"Je crains que l’approche française des réfugiés résolve peu de choses"

Le Secrétaire d’Etat à l’Asile et la Migration, Theo Francken (photo), estime que les nouveaux centres d’accueil pour réfugiés et migrants que la France va ouvrir dans le nord du pays, et notamment près de la frontière belge, ne permettront pas de résoudre le problème des camps. Ces centres ne sont en effet destinés qu’aux réfugiés qui demandent l’asile en France. "Or la plupart d’entre eux veulent se rendre au Royaume-Uni", indique Francken (N-VA).

Le gouvernement français a annoncé lundi soir son intention d’ouvrir plusieurs nouveaux centres d’accueil de réfugiés et de migrants dans le nord du pays, notamment pour répondre à l’afflux de réfugiés à Calais. L’un de ces centres verra le jour dans la localité de Bailleul, à 5 km de la frontière belge, dans un ancien hôtel Formule 1.

Les projets français inquiètent nombre de personnalités politiques belges. Elles craignent que les réfugiés et migrants ne tentent leur chance aussi en Belgique, de l’autre côté de la frontière française. Le ministre de l’Intérieur, Jan Jambon (N-VA, photo), a déjà mis en garde via Twitter contre "les effets de débordement". Il affirme vouloir prendre contact avec son collègue français et stipule que la position belge reste d’éviter à tout prix les camps de tentes de réfugiés.

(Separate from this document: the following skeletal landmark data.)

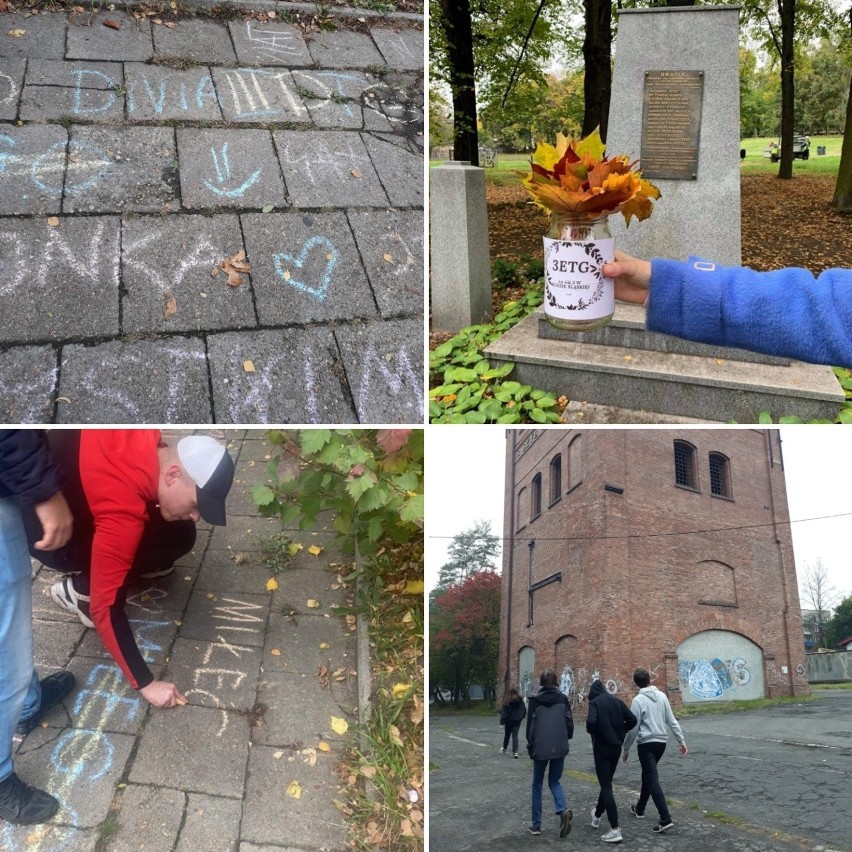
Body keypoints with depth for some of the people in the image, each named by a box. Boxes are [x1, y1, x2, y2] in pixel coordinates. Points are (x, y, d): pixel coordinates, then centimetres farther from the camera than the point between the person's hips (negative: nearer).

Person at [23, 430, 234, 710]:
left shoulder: (147, 438, -19)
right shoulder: (123, 514, -38)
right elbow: (105, 607, -32)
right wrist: (145, 683, -24)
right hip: (43, 526, -7)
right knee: (177, 537, -16)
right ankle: (77, 588, -2)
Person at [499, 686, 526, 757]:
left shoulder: (507, 702, -11)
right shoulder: (520, 701, -1)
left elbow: (504, 712, -13)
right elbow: (524, 711, 8)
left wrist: (502, 722, -11)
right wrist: (520, 718, 22)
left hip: (509, 721, -2)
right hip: (517, 722, 2)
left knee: (507, 735, 15)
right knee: (515, 736, 2)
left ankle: (504, 749, 30)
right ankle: (515, 751, -10)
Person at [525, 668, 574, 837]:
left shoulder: (535, 700, -4)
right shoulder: (563, 698, 1)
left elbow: (530, 725, -1)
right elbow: (569, 721, 2)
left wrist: (530, 747, 10)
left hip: (541, 748, -2)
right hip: (559, 747, 2)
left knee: (537, 785, 14)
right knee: (554, 781, 17)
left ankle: (536, 824, 14)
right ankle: (563, 810, -10)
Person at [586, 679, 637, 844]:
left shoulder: (595, 702, -9)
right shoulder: (617, 701, 6)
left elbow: (591, 722, -25)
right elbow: (632, 720, 0)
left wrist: (593, 733, -5)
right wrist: (619, 731, 10)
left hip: (601, 747, -6)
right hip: (616, 747, 6)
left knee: (606, 786, -4)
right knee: (607, 782, 21)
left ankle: (615, 830, -9)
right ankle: (597, 816, 39)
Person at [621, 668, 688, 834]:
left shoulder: (638, 700, -13)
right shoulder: (662, 696, 3)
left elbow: (633, 728, -11)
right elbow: (672, 721, 3)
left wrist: (626, 749, -1)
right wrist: (682, 741, 9)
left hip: (646, 744, -7)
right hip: (661, 742, 7)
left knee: (653, 780, -7)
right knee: (647, 775, 22)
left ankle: (665, 819, -16)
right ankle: (640, 808, 35)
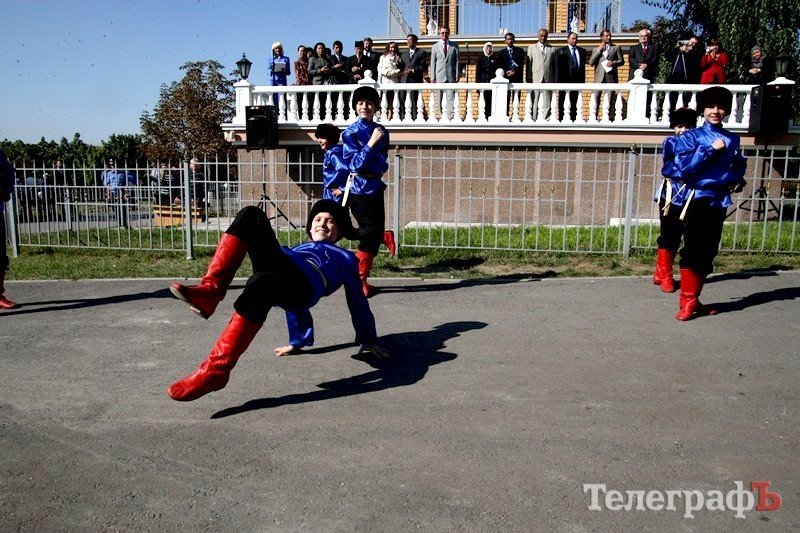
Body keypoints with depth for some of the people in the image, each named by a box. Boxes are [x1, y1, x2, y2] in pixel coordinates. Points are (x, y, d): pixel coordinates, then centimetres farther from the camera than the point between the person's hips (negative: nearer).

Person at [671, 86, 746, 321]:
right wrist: (711, 149, -18)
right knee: (692, 250, -5)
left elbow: (739, 165, 25)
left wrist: (738, 181, 5)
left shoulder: (732, 139, 11)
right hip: (698, 199, -5)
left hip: (720, 201, 5)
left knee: (708, 252, 8)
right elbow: (683, 165, -16)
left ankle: (693, 299, 18)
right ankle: (688, 301, 3)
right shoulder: (691, 137, -2)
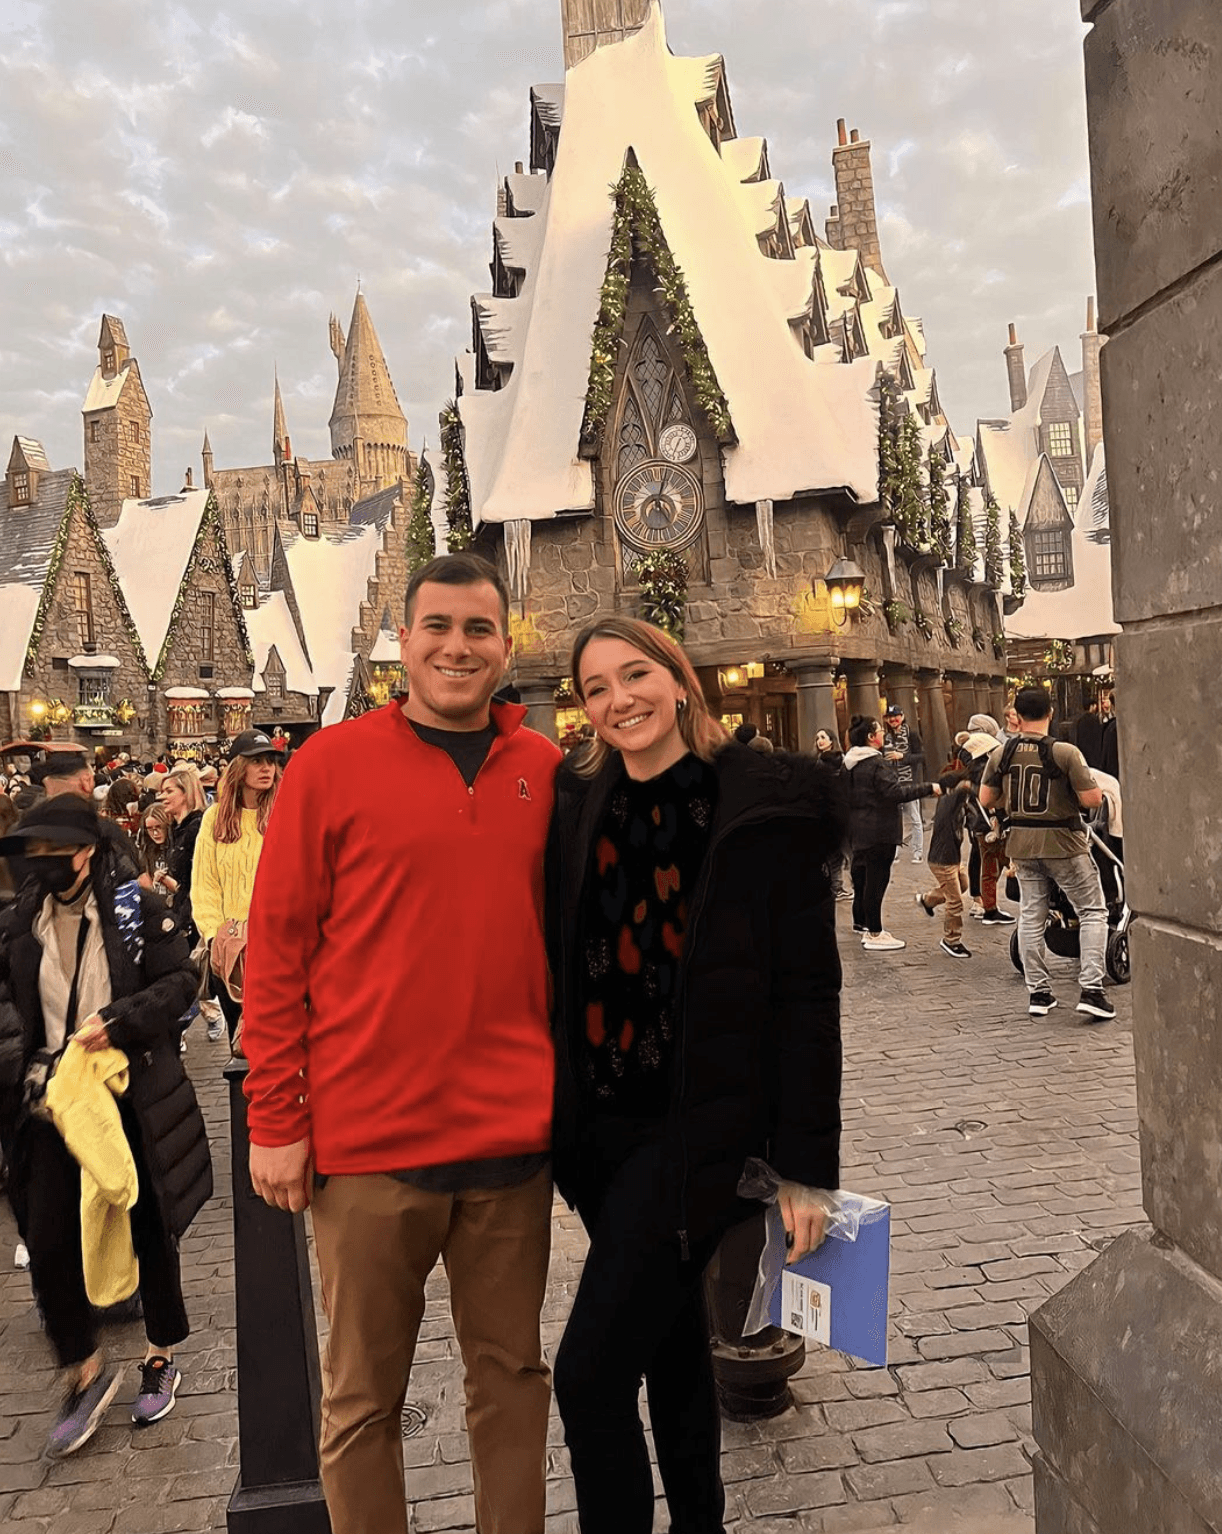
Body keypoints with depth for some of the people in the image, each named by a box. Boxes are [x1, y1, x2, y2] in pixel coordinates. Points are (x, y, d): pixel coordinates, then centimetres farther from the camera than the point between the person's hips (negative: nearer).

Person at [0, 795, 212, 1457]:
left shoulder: (137, 908, -8)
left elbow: (178, 981, -8)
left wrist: (120, 1022, -20)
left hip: (132, 1098, -2)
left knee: (150, 1231, 11)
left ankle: (162, 1357, 34)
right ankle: (85, 1372, 24)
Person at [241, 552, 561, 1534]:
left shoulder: (544, 770, 3)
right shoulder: (332, 763, -4)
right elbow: (277, 945, -3)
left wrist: (565, 1092, 11)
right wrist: (275, 1120, -4)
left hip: (512, 1135, 3)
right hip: (368, 1140, -2)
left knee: (511, 1375, 17)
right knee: (364, 1395, 14)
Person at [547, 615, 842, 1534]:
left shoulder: (764, 809, -10)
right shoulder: (576, 809, 4)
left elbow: (807, 995, -9)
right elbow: (557, 969, 9)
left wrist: (807, 1164, -10)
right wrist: (555, 1115, 6)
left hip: (698, 1128, -5)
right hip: (600, 1126, 5)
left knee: (590, 1373, -5)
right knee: (669, 1336, 21)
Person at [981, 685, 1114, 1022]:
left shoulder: (1001, 755, -3)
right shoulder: (1065, 752, -15)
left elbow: (986, 800, 4)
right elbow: (1092, 800, -16)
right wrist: (1094, 786, 6)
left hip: (1022, 843, 4)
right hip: (1063, 843, -4)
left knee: (1030, 916, 12)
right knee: (1092, 912, 8)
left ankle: (1038, 993, 17)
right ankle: (1091, 990, 0)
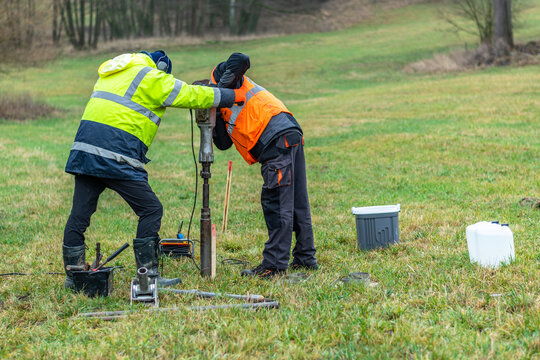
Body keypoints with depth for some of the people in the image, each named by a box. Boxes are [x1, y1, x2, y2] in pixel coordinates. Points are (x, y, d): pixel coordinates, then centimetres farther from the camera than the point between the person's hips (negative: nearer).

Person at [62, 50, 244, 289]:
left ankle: (73, 275, 17)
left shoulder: (111, 75, 26)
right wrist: (234, 96, 13)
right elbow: (192, 95, 4)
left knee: (80, 213, 11)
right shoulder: (152, 78, 3)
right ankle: (147, 276, 1)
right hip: (115, 155, -8)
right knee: (151, 210, 1)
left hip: (85, 148, 8)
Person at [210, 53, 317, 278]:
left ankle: (274, 264, -7)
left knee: (276, 204, -8)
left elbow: (241, 59, -10)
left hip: (279, 139, -10)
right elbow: (223, 143, 18)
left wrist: (220, 91, -8)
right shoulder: (225, 111, 31)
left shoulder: (220, 76, 10)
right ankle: (305, 257, 21)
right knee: (297, 202, 14)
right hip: (291, 138, 10)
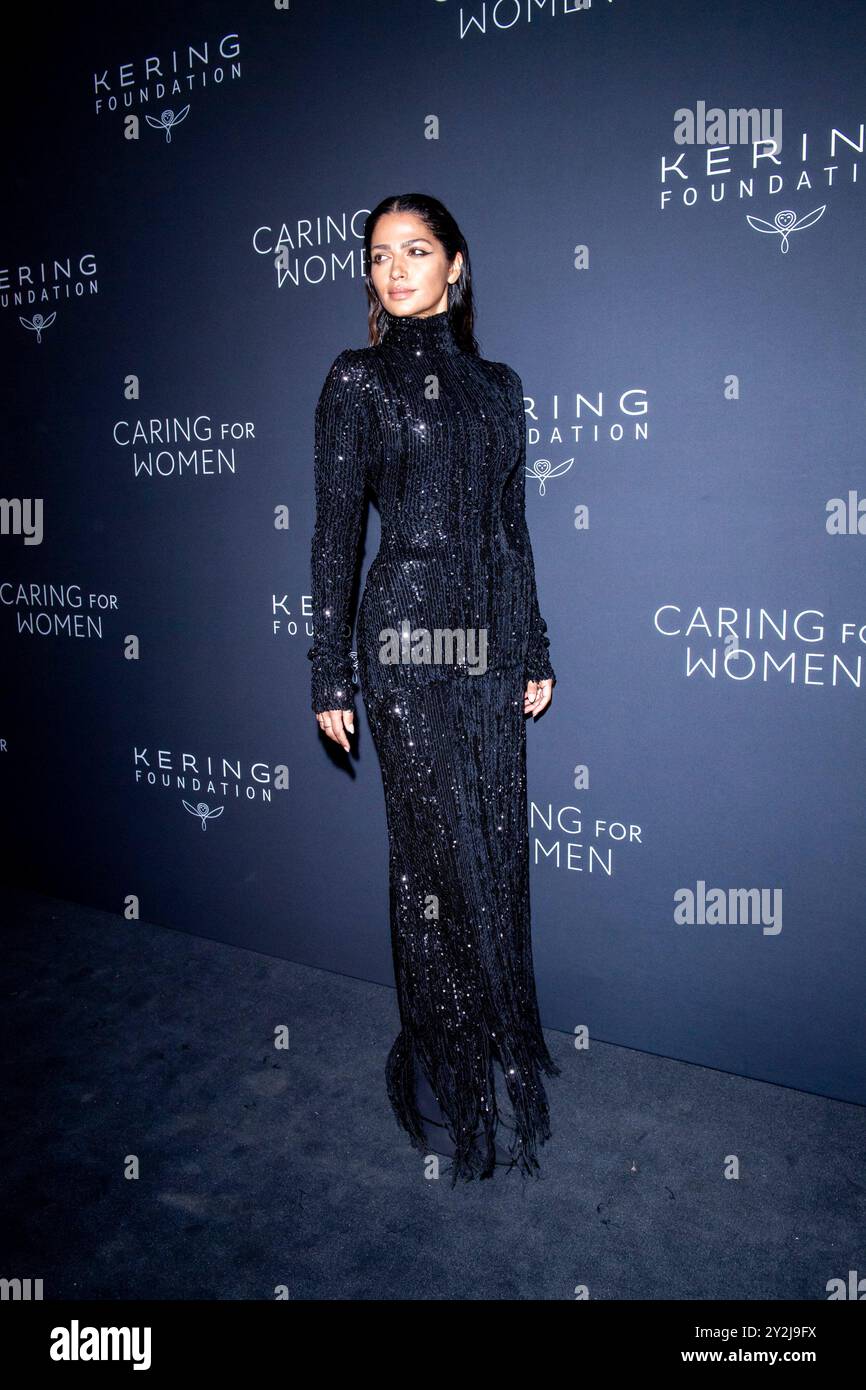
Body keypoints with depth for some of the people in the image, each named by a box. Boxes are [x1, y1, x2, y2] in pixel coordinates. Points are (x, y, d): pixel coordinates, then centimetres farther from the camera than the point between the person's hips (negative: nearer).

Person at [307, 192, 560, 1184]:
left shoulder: (496, 384, 14)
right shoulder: (357, 379, 1)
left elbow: (513, 528, 15)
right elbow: (335, 531, -2)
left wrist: (535, 649, 12)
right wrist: (329, 674, -6)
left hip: (492, 637, 5)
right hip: (409, 635, -4)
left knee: (498, 848, 9)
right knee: (440, 859, 0)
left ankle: (503, 1045, 28)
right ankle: (451, 1074, 18)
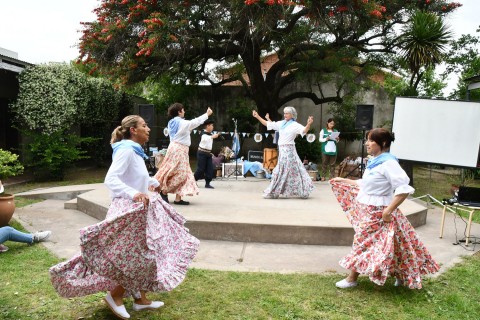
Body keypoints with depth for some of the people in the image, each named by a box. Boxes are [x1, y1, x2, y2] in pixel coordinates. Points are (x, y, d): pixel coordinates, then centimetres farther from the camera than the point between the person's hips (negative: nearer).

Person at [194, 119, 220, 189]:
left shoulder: (210, 134, 11)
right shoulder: (204, 133, -12)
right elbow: (204, 139, -36)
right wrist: (212, 137, -47)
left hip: (208, 153, 7)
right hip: (202, 153, -7)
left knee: (210, 169, 0)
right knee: (201, 169, -5)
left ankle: (207, 183, 5)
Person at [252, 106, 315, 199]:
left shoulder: (295, 125, -7)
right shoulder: (281, 123, 12)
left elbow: (304, 130, -21)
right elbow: (268, 124, 16)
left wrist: (309, 124, -40)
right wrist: (257, 117, 14)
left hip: (289, 150, -6)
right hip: (282, 149, 6)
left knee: (282, 170, 0)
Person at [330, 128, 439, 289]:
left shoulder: (388, 163, -21)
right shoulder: (373, 161, 8)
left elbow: (404, 188, -28)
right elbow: (364, 184, 21)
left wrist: (388, 211, -27)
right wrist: (343, 181, 25)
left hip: (377, 212, -9)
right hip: (367, 209, 9)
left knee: (362, 242, 3)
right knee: (387, 246, 17)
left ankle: (352, 278, 19)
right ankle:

Interrogé mardi soir dans l’émission "Terzake" de la VRT, depuis son lieu de vacances en Espagne, le Secrétaire d’Etat à l’Asile et la Migration Francken ne s’est pas non plus montré très positif face au nouveau projet français, notamment en raison des conditions d’accueil posées par les autorités françaises. Concrètement, ces autorités ne veulent accueillir les réfugiés dans les nouveaux centres que s’ils déclarent vouloir rester en France et ne pas projeter de faire la traversée vers l’Angleterre.

"Je pense que cette approche ne résoudra pas grand-chose", indiquait Theo Francken à la VRT. "Les réfugiés et migrants ne vont jamais déclarer vouloir rester en France, parce que leur destination finale est le Royaume-Uni. Ils y ont de la famille ou des connaissances. Nous le voyons aussi à Bruxelles. Nous éprouvons aussi des difficultés pour convaincre certains réfugiés de demander l’asile en Belgique, parce qu’ils sont fermement décidés à se rendre en Angleterre. C’est un problème humain, mais difficile aussi à gérer. Nous n’enfermons pas les gens, ce ne sont pas des criminels mais souvent des migrants économiques, parfois des réfugiés. Nous leur offrons l’asile en Belgique et ils le refusent. C’est un dilemme moral aussi", conclut le Secrétaire d’Etat.